Berkshire was beaten on his racecourse debut, but he was impressive in winning the Chesham Stakes at Royal Ascot, and that race just keeps getting stronger and stronger. Runner-up Bunker has since won a listed race (albeit unimpressively), third-placed Ihtimal has won a Group 3 impressively, and fourth-placed Somewhat has also run out an impressive winner of a listed contest. Even horses who finished well down the field have since come out and won or run well in defeat.

No disrespect to Paul Cole or Sultan Ahmad Shah, but fashion is paramount in racing, and if you reversed the trainers and the colours between Kingman and Berkshire, it is not difficult to argue that their respective positions in the Guineas market could also be reversed.

The David Wachman-trained Sudirman has now won the Group 2 Railway Stakes and the Group 1 Phoenix Stakes, and his Timeform rating of 121p is 9lb higher than Kingman’s (for all that Kingman has an enlarged P).

We are so far away from next year’s Guineas at present, we still have the Dewhurst and the Racing Post Trophy and the Beresford Stakes and the National Stakes and the Prix Jean-Luc Lagardere to come, and there is such a volume of water yet to flow under the Guineas bridge, that you can also easily argue that no horse should be as short as 5/1 at this stage.


Champion parade

The result of this evening’s Red Mills Irish Champion Stakes is going to be greatly influenced by the amount of rain that they had at Foxrock last night, and whether or not they have any more today.

With every drop that falls, the greater Al Kazeem’s chance becomes, and the more the chances of Trading Leather and The Fugue diminish.
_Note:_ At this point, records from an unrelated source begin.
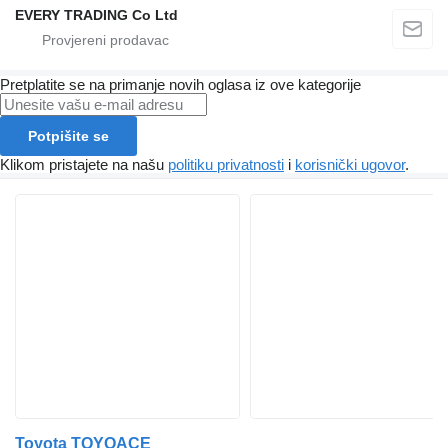
EVERY TRADING Co Ltd
Pretplatite se na primanje novih oglasa iz ove kategorije
Potpišite se
Klikom pristajete na našu
politiku privatnosti
i
korisnički ugovor
.
Toyota TOYOACE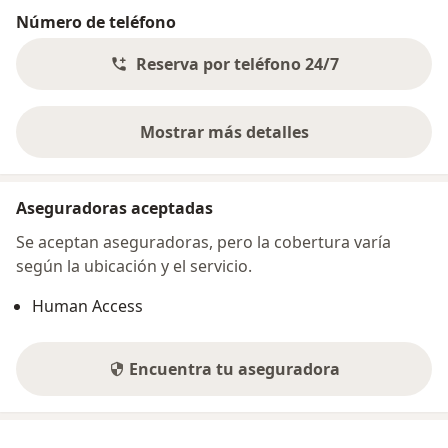
Número de teléfono
Reserva por teléfono 24/7
Mostrar más detalles
sobre la dirección
Aseguradoras aceptadas
Se aceptan aseguradoras, pero la cobertura varía
según la ubicación y el servicio.
Human Access
Encuentra tu aseguradora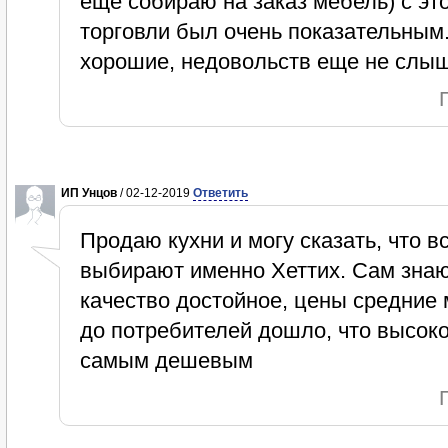
еще собираю на заказ мебель) с э
торговли был очень показательным.
хорошие, недовольств еще не слы
ИП Унцов
/ 02-12-2019
Ответить
Продаю кухни и могу сказать, что 
выбирают именно Хеттих. Сам знаю
качество достойное, цены средние 
до потребителей дошло, что высоко
самым дешевым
Declaration Of War probably doesn’t want too much rain, he was so good on fast ground in the Juddmonte International last month, but he won on heavy ground at The Curragh last September, and he was impressive in winning a listed race over a mile of today’s course on soft ground last April, so he should be able to handle whatever the elements throw at him.

Of course, the most fascinating horse in the line-up is erstwhile Derby favourite Kingsbarns. Two for two last season, both wins, including the Group 1 Racing Post Trophy, gained on soft ground, it is significant that Aidan O’Brien is allowing him make his seasonal debut in a race of this quality.

The Galileo colt adds a depth of intrigue to an already fascinating and top class renewal.